訪問中のウクライナ・キーウで記者会見するフォンデアライエン欧州委員長(20日)=AP
【ブリュッセル=辻隆史】
欧州連合(EU)のフォンデアライエン欧州委員長は20日、ロシアの凍結資産を活用し、ウクライナに350億ユーロ(約5.6兆円)を融資する方針を明らかにした。
主要7カ国(G7)が6月に大筋合意した約500億ドル(約7.2兆円)の支援枠組みで、EUの貢献額を積み増す。
訪問先のウクライナの首都キーウ(キエフ)で、同国のゼレンスキー大統領と共同記者会見を開いて発表した。実現にはEU加盟国と欧州議会の承認が必要となる。
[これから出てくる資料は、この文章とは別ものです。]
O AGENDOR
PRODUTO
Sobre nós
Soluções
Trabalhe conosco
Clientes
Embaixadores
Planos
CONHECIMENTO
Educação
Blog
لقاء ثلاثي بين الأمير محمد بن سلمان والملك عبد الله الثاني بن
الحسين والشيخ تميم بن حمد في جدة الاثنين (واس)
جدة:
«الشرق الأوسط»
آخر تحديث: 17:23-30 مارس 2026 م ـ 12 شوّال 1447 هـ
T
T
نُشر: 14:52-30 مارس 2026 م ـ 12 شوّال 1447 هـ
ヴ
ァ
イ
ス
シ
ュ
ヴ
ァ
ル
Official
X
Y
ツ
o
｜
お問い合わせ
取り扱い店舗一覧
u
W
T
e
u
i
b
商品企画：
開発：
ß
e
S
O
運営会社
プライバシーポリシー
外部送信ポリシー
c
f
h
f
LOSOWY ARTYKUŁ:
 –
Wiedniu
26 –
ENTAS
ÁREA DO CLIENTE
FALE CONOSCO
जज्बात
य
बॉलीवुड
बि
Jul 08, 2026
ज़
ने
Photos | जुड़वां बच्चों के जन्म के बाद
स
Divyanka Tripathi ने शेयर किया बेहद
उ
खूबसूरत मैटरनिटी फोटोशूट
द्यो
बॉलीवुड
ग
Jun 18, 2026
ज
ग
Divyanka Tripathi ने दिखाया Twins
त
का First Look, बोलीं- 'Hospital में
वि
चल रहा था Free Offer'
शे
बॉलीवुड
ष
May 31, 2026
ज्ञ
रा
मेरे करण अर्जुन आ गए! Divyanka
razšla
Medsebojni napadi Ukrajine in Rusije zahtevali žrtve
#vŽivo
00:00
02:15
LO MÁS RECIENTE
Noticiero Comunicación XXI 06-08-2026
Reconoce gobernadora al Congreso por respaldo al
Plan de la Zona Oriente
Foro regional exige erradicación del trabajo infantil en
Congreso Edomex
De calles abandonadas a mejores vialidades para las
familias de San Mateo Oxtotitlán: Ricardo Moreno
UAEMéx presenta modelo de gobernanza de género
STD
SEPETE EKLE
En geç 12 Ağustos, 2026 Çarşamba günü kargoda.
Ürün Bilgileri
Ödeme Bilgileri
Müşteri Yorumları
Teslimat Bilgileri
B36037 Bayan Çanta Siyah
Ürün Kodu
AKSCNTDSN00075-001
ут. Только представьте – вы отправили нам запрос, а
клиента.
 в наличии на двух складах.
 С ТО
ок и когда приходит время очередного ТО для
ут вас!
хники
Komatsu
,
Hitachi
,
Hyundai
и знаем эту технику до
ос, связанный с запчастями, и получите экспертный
6月のG7サミット(首脳会議)では、約500億ドルを12月末までに融資することでまとまった。ロシアの凍結資産から生じる運用益を返済原資に充てる。
EUには200億ドルを貸し付ける案があったが、フォンデアライエン氏はさらに増やす考えを明示した。
ゼレンスキー氏は記者会見で、資金は数カ月以内に受け取れるとの見通しを示した。防空システムやシェルターなどの整備費用に使うとも説明した。
G7全体での詳細な制度設計は難航している。費用分担の前提となる融資の償還確実性をどう担保するかを巡り、各国が歩み寄れていない。
米国は凍結したロシア資産の活用について、長期で保証する仕組みを要求しているとみられる。